I have a pipeline running in Tower using Azure. It there a way to specify Spot Instances when creating the Compute Environment ?
There’s no way to do it on Seqera Platform directly. However, you can make an Azure Batch pool then modify the autoscaling formula to replace targetDedicatedNodes
with targetLowPriorityNodes
which will replace dedicated nodes with spot machines when it adds more nodes.
Yes, you can use spot or low priority VMs using the configuration option azure.batch.pools.<name>.lowPriority
.
If an existing Azure Batch node pool is set up to use low priority/spot machines, you can direct your nextflow processes to use that pool using the config item process.queue = 'poolName'
.
I discovered the easiest way to make a pool is to allow nextflow to do it. From a local run:
batch {
allowPoolCreation = true
autoPoolMode = true
deletePoolsOnCompletion = false // leaves pool in place after a run
or
using tower using Batch Forge in the Compute Environment setting the Dispose Resources to off.
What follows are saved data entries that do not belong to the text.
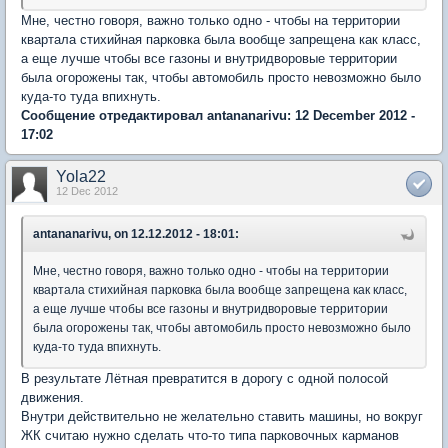
Мне, честно говоря, важно только одно - чтобы на территории
квартала стихийная парковка была вообще запрещена как класс,
а еще лучше чтобы все газоны и внутридворовые территории
была огорожены так, чтобы автомобиль просто невозможно было
куда-то туда впихнуть.
Сообщение отредактировал antananarivu: 12 December 2012 -
17:02
Yola22
12 Dec 2012
antananarivu, on 12.12.2012 - 18:01:
Мне, честно говоря, важно только одно - чтобы на территории
квартала стихийная парковка была вообще запрещена как класс,
а еще лучше чтобы все газоны и внутридворовые территории
была огорожены так, чтобы автомобиль просто невозможно было
куда-то туда впихнуть.
В результате Лётная превратится в дорогу с одной полосой
движения.
Внутри действительно не желательно ставить машины, но вокруг
ЖК считаю нужно сделать что-то типа парковочных карманов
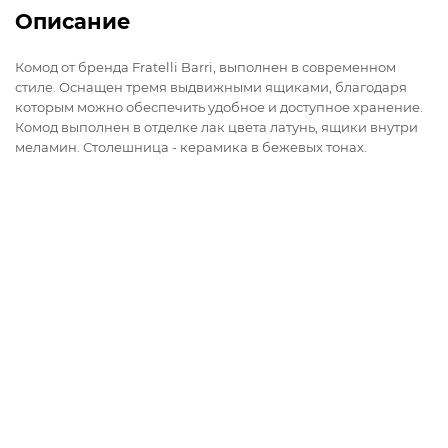
Описание
Комод от бренда Fratelli Barri, выполнен в современном
стиле. Оснащен тремя выдвижными ящиками, благодаря
которым можно обеспечить удобное и доступное хранение.
Комод выполнен в отделке лак цвета латунь, ящики внутри
меламин. Столешница - керамика в бежевых тонах.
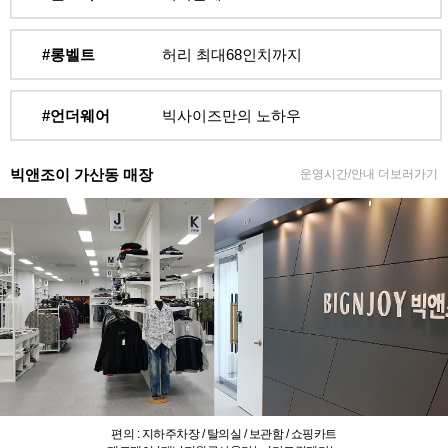
#롱벨트
허리 최대68인치까지
#언더웨어
빅사이즈만의 노하우
빅앤조이 가산동 매장
운영시간/안내 더보러가기
편의 : 지하주차장 / 탈의실 / 보관함 / 쇼핑카트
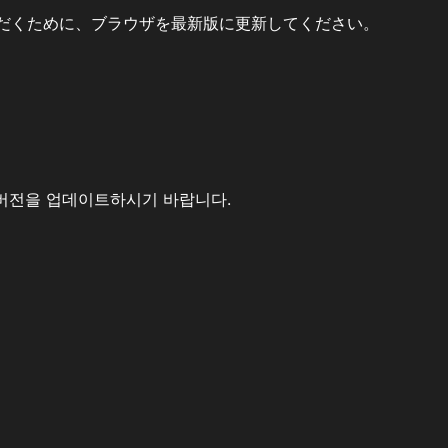
だくために、ブラウザを最新版に更新してください。
버전을 업데이트하시기 바랍니다.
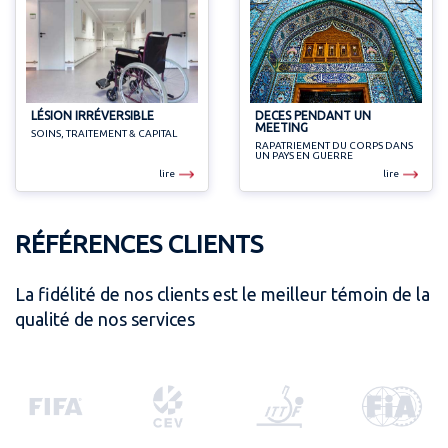
LÉSION IRRÉVERSIBLE
DECES PENDANT UN
MEETING
SOINS, TRAITEMENT & CAPITAL
RAPATRIEMENT DU CORPS DANS
UN PAYS EN GUERRE
lire
lire
RÉFÉRENCES CLIENTS
La fidélité de nos clients est le meilleur témoin de la
qualité de nos services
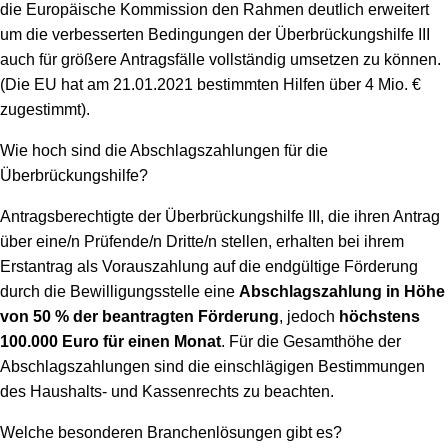
die Europäische Kommission den Rahmen deutlich erweitert
um die verbesserten Bedingungen der Überbrückungshilfe III
auch für größere Antragsfälle vollständig umsetzen zu können.
(Die EU hat am 21.01.2021 bestimmten Hilfen über 4 Mio. €
zugestimmt).
Wie hoch sind die Abschlagszahlungen für die
Überbrückungshilfe?
Antragsberechtigte der Überbrückungshilfe III, die ihren Antrag
über eine/n Prüfende/n Dritte/n stellen, erhalten bei ihrem
Erstantrag als Vorauszahlung auf die endgültige Förderung
durch die Bewilligungsstelle eine
Abschlagszahlung in Höhe
von 50 % der beantragten Förderung
, jedoch
höchstens
100.000 Euro für einen Monat
. Für die Gesamthöhe der
Abschlagszahlungen sind die einschlägigen Bestimmungen
des Haushalts- und Kassenrechts zu beachten.
Welche besonderen Branchenlösungen gibt es?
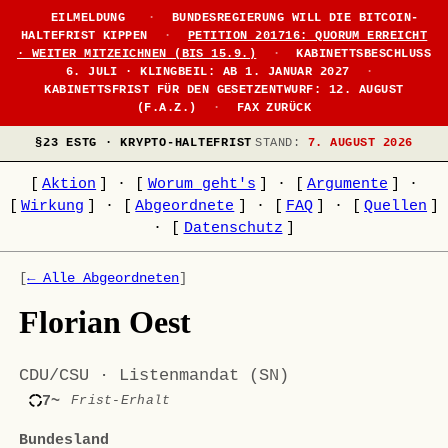
EILMELDUNG
·
BUNDESREGIERUNG WILL DIE BITCOIN-
HALTEFRIST KIPPEN
·
PETITION 201716: QUORUM ERREICHT
· WEITER MITZEICHNEN (BIS 15.9.)
·
KABINETTSBESCHLUSS
6. JULI · KLINGBEIL: AB 1. JANUAR 2027
·
KABINETTSFRIST FÜR DEN GESETZENTWURF: 12. AUGUST
(F.A.Z.)
·
FAX ZURÜCK
§23 ESTG · KRYPTO-HALTEFRIST
STAND:
7. AUGUST 2026
[
Aktion
]
·
[
Worum geht's
]
·
[
Argumente
]
·
[
Wirkung
]
·
[
Abgeordnete
]
·
[
FAQ
]
·
[
Quellen
]
·
[
Datenschutz
]
[
← Alle Abgeordneten
]
Florian Oest
CDU/CSU · Listenmandat (SN)
7~
Frist-Erhalt
Bundesland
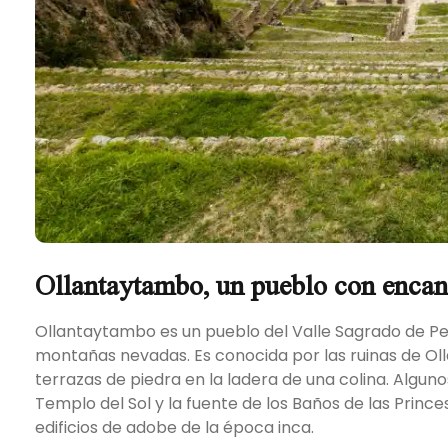
Ollantaytambo, un pueblo con encan
Ollantaytambo es un pueblo del Valle Sagrado de Per
montañas nevadas. Es conocida por las ruinas de O
terrazas de piedra en la ladera de una colina. Algun
Templo del Sol y la fuente de los Baños de las Prince
edificios de adobe de la época inca.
Both methods leave a pool in place for future use.
Since nextflow (desktop) can create a low priority pool, you can steal the scaling formula from that or simply reuse the pool in Tower.
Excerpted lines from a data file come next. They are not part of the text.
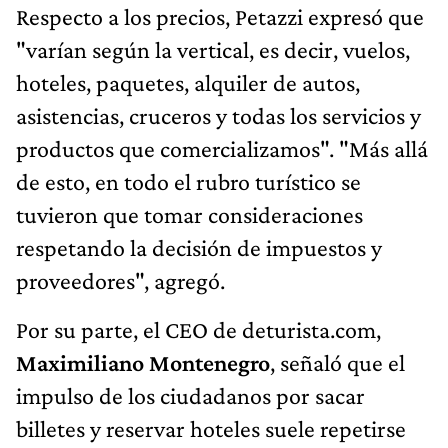
Respecto a los precios, Petazzi expresó que
"varían según la vertical, es decir, vuelos,
hoteles, paquetes, alquiler de autos,
asistencias, cruceros y todas los servicios y
productos que comercializamos". "Más allá
de esto, en todo el rubro turístico se
tuvieron que tomar consideraciones
respetando la decisión de impuestos y
proveedores", agregó.
Por su parte, el CEO de deturista.com,
Maximiliano Montenegro
, señaló que el
impulso de los ciudadanos por sacar
billetes y reservar hoteles suele repetirse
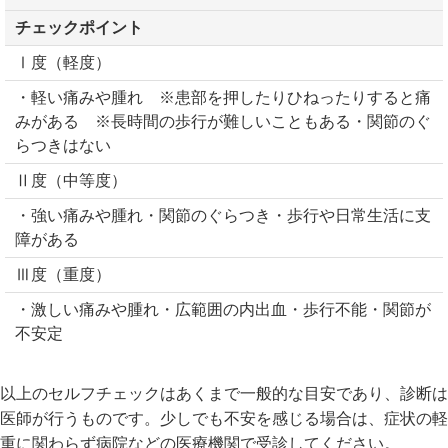
チェックポイント
Ⅰ度（軽度）
・軽い痛みや腫れ ※患部を押したりひねったりすると痛
みがある ※長時間の歩行が難しいこともある・関節のぐ
らつきはない
Ⅱ度（中等度）
・強い痛みや腫れ・関節のぐらつき・歩行や日常生活に支
障がある
Ⅲ度（重度）
・激しい痛みや腫れ・広範囲の内出血・歩行不能・関節が
不安定
以上のセルフチェックはあくまで一般的な目安であり、診断は
医師が行うものです。少しでも不安を感じる場合は、症状の軽
重に関わらず病院などの医療機関で受診してください。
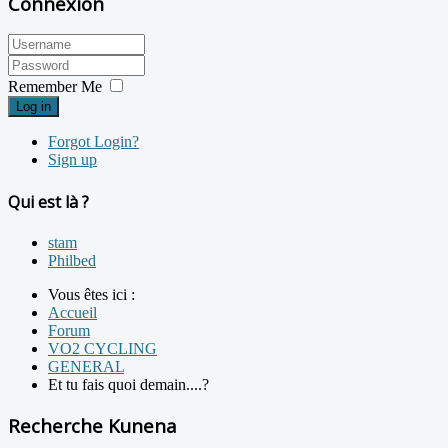
Connexion
Remember Me
Log in
Forgot Login?
Sign up
Qui est là ?
stam
Philbed
Vous êtes ici :
Accueil
Forum
VO2 CYCLING
GENERAL
Et tu fais quoi demain....?
Recherche Kunena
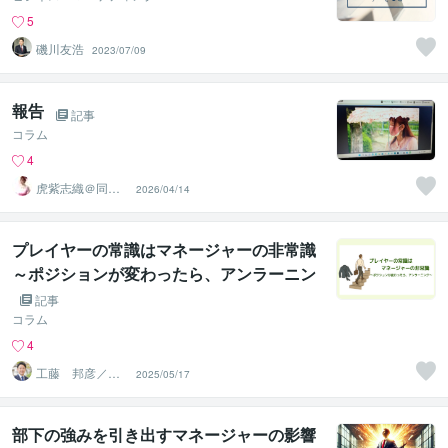
5
磯川友浩
2023/07/09
報告
記事
コラム
4
虎紫志織＠同じ
2026/04/14
目線の『駆け込
み寺』
プレイヤーの常識はマネージャーの非常識
～ポジションが変わったら、アンラーニン
グ～
記事
コラム
4
工藤 邦彦／株
2025/05/17
式会社ツタワル
木
部下の強みを引き出すマネージャーの影響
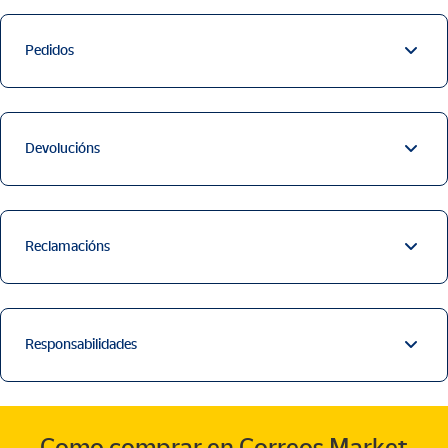
Pedidos
Devolucións
Reclamacións
Responsabilidades
Como comprar en Correos Market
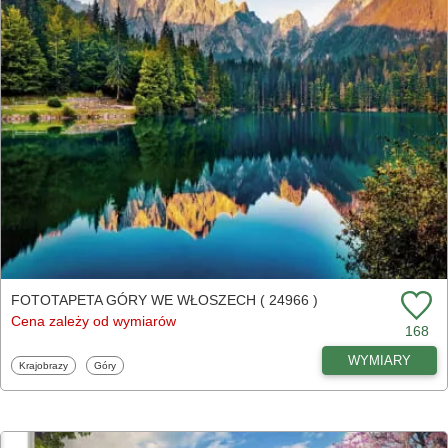
FOTOTAPETA GÓRY WE WŁOSZECH ( 24966 )
Cena zależy od wymiarów
168
WYMIARY
Fototapety
Fototapety
Krajobrazy
Góry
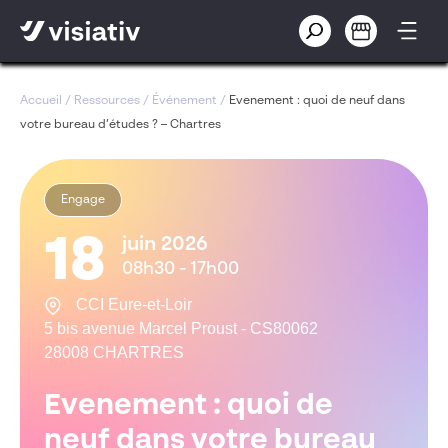
Accueil
/
Ressources
/
Événement
/
Evenement : quoi de neuf dans
votre bureau d’études ? – Chartres
Engage
18
juin 2026
08h30 - 17h00
CCI Eure-et-Loir
5 bis avenue Marcel Proust - CS80062
28008 CHARTRES
Evenement : quoi de
neuf dans votre bureau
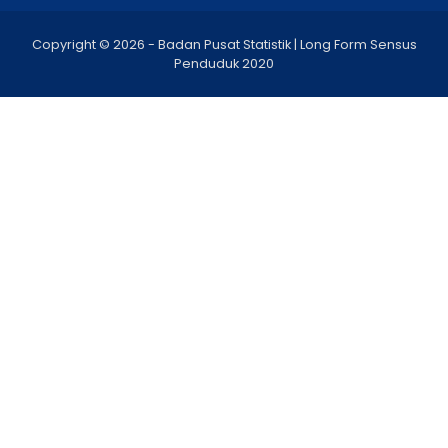
Copyright © 2026 - Badan Pusat Statistik | Long Form Sensus
Penduduk 2020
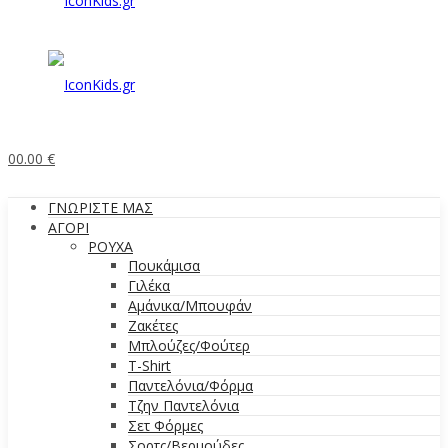
0
0.00
€
ΓΝΩΡΙΣΤΕ ΜΑΣ
ΑΓΟΡΙ
ΡΟΥΧΑ
Πουκάμισα
Γιλέκα
Αμάνικα/Μπουφάν
Ζακέτες
Μπλούζες/Φούτερ
T-Shirt
Παντελόνια/Φόρμα
Τζην Παντελόνια
Σετ Φόρμες
Σορτς/Βερμούδες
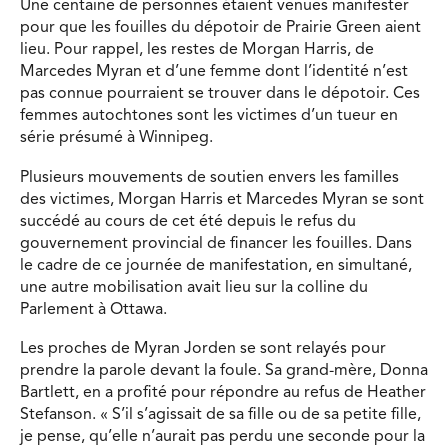
Une centaine de personnes étaient venues manifester
pour que les fouilles du dépotoir de Prairie Green aient
lieu. Pour rappel, les restes de Morgan Harris, de
Marcedes Myran et d’une femme dont l’identité n’est
pas connue pourraient se trouver dans le dépotoir. Ces
femmes autochtones sont les victimes d’un tueur en
série présumé à Winnipeg.
Plusieurs mouvements de soutien envers les familles
des victimes, Morgan Harris et Marcedes Myran se sont
succédé au cours de cet été depuis le refus du
gouvernement provincial de financer les fouilles. Dans
le cadre de ce journée de manifestation, en simultané,
une autre mobilisation avait lieu sur la colline du
Parlement à Ottawa.
Les proches de Myran Jorden se sont relayés pour
prendre la parole devant la foule. Sa grand-mère, Donna
Bartlett, en a profité pour répondre au refus de Heather
Stefanson. « S’il s’agissait de sa fille ou de sa petite fille,
je pense, qu’elle n’aurait pas perdu une seconde pour la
Sample: (note: the “3” sets the pool max size.)
// Get pool lifetime since creation.
lifespan = time() - time("2024-08-12T00:19:32.261052Z");
interval = TimeInterval_Minute * 5;
// Compute the target nodes based on pending tasks.
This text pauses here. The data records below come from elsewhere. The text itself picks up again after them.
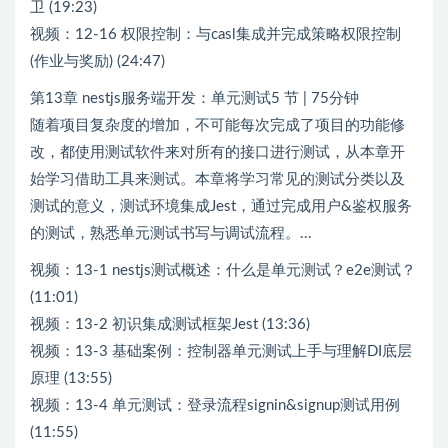
卫 (19:23)
视频：12-16 权限控制：与casl集成并完成策略权限控制
(作业与奖励) (24:47)
第13章 nestjs服务端开发：单元测试5 节 | 75分钟
随着项目复杂度的增加，不可能每次完成了项目的功能修
改，都使用测试软件来对所有的接口进行测试，从本章开
始学习借助工具来测试。本章将学习常见的测试分类以及
测试的意义，测试环境集成Jest，通过完成用户&鉴权服务
的测试，熟悉单元测试书写与调试流程。...
视频：13-1 nestjs测试概述：什么是单元测试？e2e测试？
(11:01)
视频：13-2 初识集成测试框架Jest (13:36)
视频：13-3 基础案例：控制器单元测试上手与理解DI底层
原理 (13:55)
视频：13-4 单元测试：登录流程signin&signup测试用例
(11:55)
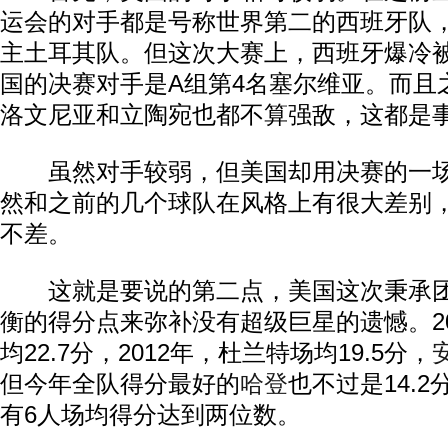
运会的对手都是号称世界第二的西班牙队
主土耳其队。但这次大赛上，西班牙爆冷
国的决赛对手是A组第4名塞尔维亚。而且
洛文尼亚和立陶宛也都不算强敌，这都是
虽然对手较弱，但美国却用决赛的一场
然和之前的几个球队在风格上有很大差别
不差。
这就是要说的第二点，美国这次秉承
衡的得分点来弥补没有超级巨星的遗憾。20
均22.7分，2012年，杜兰特场均19.5分，
但今年全队得分最好的
哈登
也不过是14.
有6人场均得分达到两位数。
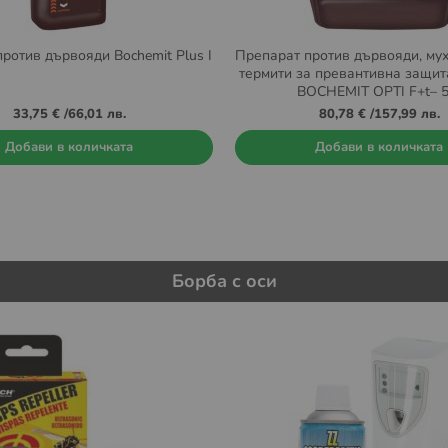
ротив дървояди Bochemit Plus I
Препарат против дървояди, мух
термити за превантивна защит
BOCHEMIT OPTI F+t– 5
33,75 €
/
66,01 лв.
80,78 €
/
157,99 лв.
Добави в количката
Добави в количката
Борба с оси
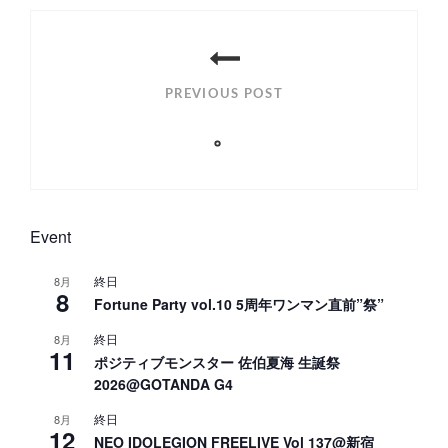
投
稿
PREVIOUS POST
ナ
。
ビ
Previous
ゲ
Post
ー
Event
シ
終日
8月
ョ
8
Fortune Party vol.10 5周年ワンマン直前”祭”
ン
終日
8月
11
ポジティブモンスター 佐伯夏海 生誕祭
2026@GOTANDA G4
終日
8月
12
NEO IDOLEGION FREELIVE Vol 137@新宿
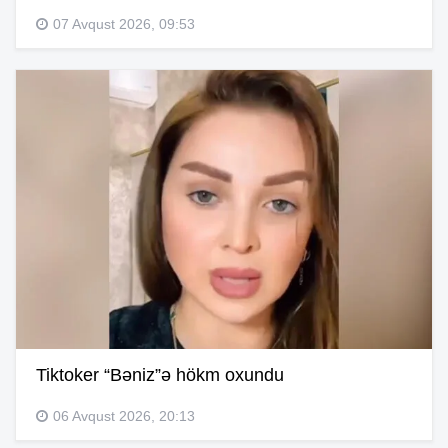
07 Avqust 2026, 09:53
Tiktoker “Bəniz”ə hökm oxundu
06 Avqust 2026, 20:13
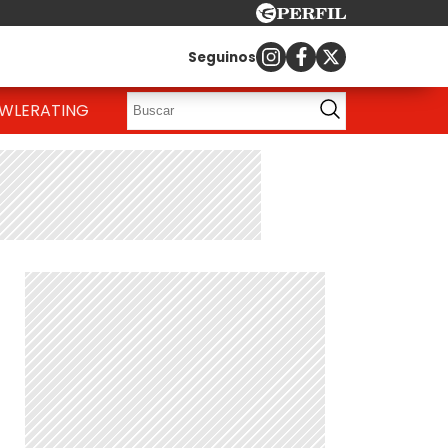
Seguinos
OWLE
RATING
// $PendingTasks == The sum of $ActiveTasks and $RunningTasks
$samples = $PendingTasks.GetSamplePercent(interval);
$tasks = $samples < 70 ? max(0, $PendingTasks.GetSample(1)) : max($PendingTasks.GetSample(1), avg($PendingTasks.GetSample(interval)));
$targetVMs = $tasks > 0 ? $tasks : max(0, $TargetDedicatedNodes/2);
targetPoolSize = max(0, min($targetVMs, 3));
// For first interval deploy 1 node, for other intervals scale up/down as per tasks.
$TargetLowPriorityNodes = lifespan < interval ? 1 : targetPoolSize;
$NodeDeallocationOption = taskcompletion;